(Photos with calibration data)
⁂
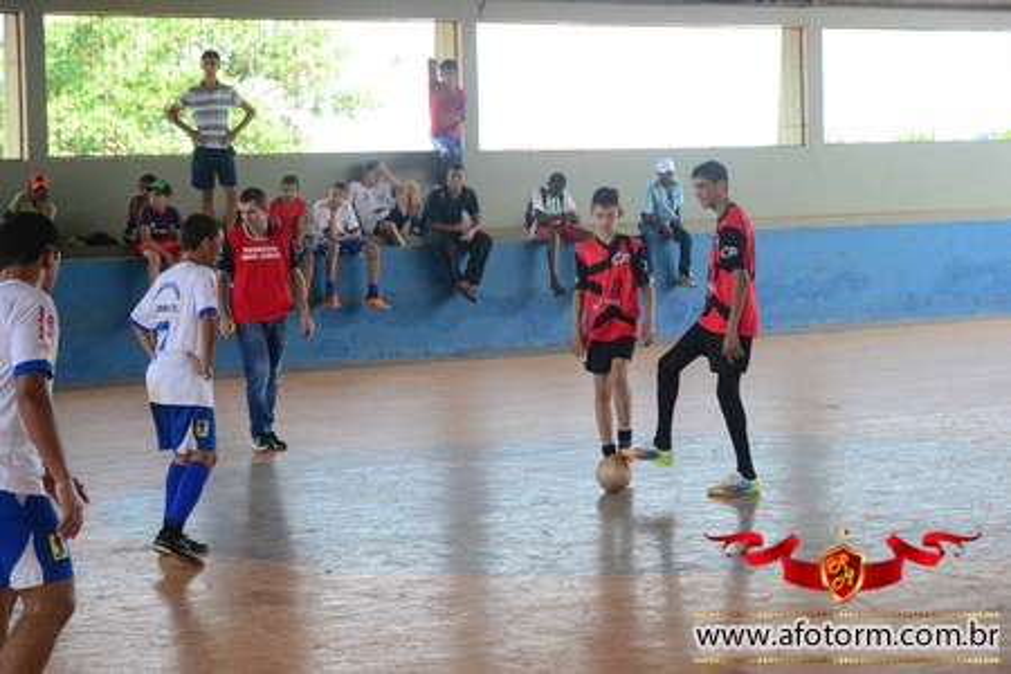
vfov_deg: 14.7
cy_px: 337
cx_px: 506
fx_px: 2612
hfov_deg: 21.9
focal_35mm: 93
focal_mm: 62
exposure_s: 1/500
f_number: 5
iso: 800
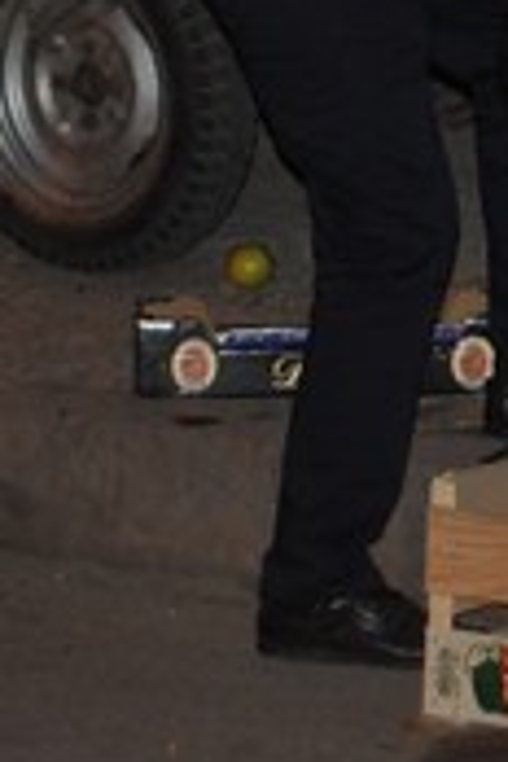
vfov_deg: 6.8
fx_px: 6410
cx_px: 981
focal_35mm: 303
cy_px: -107
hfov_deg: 4.5
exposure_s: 1/60
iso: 800
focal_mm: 55
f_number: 5.6
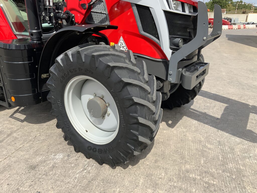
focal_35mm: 29
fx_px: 215
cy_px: 96
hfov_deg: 61.7
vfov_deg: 48.2
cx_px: 128
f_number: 1.8
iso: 16
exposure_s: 1/1451
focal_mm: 3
⁂
Goal of the exercise | Restate the records above word for word, without the pictures.

Answer section |
vfov_deg: 14.7
cy_px: 337
cx_px: 506
fx_px: 2612
hfov_deg: 21.9
focal_35mm: 93
focal_mm: 62
exposure_s: 1/500
f_number: 5
iso: 800
vfov_deg: 6.8
fx_px: 6410
cx_px: 981
focal_35mm: 303
cy_px: -107
hfov_deg: 4.5
exposure_s: 1/60
iso: 800
focal_mm: 55
f_number: 5.6
focal_35mm: 29
fx_px: 215
cy_px: 96
hfov_deg: 61.7
vfov_deg: 48.2
cx_px: 128
f_number: 1.8
iso: 16
exposure_s: 1/1451
focal_mm: 3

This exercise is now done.